Noch vor wenigen Monaten platzte Tegel aus allen Nähten. Gemeint ist nicht der Berliner Bezirk, sondern der Flughafen im gleichnamigen Stadtteil. Der 1948 gegründete Airport unterstand zunächst den Franzosen. Erst mit der Eröffnung des sechseckigen Terminals 1974 wurde TXL zum meistfrequentierten Flughafen der Stadt mit 24 Millionen Passagieren im vergangenen Jahr.
"Von der Taxivorfahrt bis zum Check-in-Schalter waren es 20 Meter, vom Counter durch den Warteraum bis zur Flugzeugtür noch mal 15 Meter", sagte Meinhard von Gerkan, der Architekt des Flughafens. "Das ist für einen Vielflieger der einzig wahre Komfort."

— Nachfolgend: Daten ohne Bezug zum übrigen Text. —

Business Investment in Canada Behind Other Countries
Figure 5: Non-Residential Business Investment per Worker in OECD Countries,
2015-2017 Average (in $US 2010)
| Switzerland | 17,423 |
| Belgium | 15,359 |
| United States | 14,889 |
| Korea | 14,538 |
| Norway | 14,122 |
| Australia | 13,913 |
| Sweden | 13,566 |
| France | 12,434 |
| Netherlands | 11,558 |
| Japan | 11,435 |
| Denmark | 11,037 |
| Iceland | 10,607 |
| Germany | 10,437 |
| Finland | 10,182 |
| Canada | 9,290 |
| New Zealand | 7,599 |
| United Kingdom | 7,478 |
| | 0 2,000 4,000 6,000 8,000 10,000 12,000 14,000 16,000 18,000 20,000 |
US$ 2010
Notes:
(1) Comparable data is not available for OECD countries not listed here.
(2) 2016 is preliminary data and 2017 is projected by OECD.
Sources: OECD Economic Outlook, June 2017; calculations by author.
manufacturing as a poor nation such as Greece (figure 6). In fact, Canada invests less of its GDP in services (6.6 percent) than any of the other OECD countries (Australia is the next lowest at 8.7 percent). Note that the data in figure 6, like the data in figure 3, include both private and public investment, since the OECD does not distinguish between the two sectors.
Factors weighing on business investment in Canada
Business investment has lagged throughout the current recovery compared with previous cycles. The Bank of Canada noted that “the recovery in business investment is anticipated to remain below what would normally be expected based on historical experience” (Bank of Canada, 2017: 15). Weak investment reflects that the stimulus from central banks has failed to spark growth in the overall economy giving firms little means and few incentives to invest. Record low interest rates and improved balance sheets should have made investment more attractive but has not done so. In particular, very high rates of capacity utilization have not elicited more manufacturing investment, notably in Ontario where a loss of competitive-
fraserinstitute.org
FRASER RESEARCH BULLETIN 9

Bis heute ist Tegel der Flughafen der kurzen Wege, aber für viele auch eine Zumutung. Die Warteräume waren konzipiert, als hier noch keine Großraumflugzeuge andockten. Es ist eng und es gibt keine zentrale Sicherheitskontrolle. Ankommende Passagiere fluchen, weil sie oft stundenlang auf ihr Gepäck warten müssen.
Die Tage von Tegel sind gezählt
Das geplante zweite Zentralgebäude wurde nie errichtet. Stattdessen gab es Anbauten. Tegel war schon lange angezählt, weil Ende der 90er Jahre ein neuer Hauptstadtflughafen im Süden von Berlin gebaut werden sollte.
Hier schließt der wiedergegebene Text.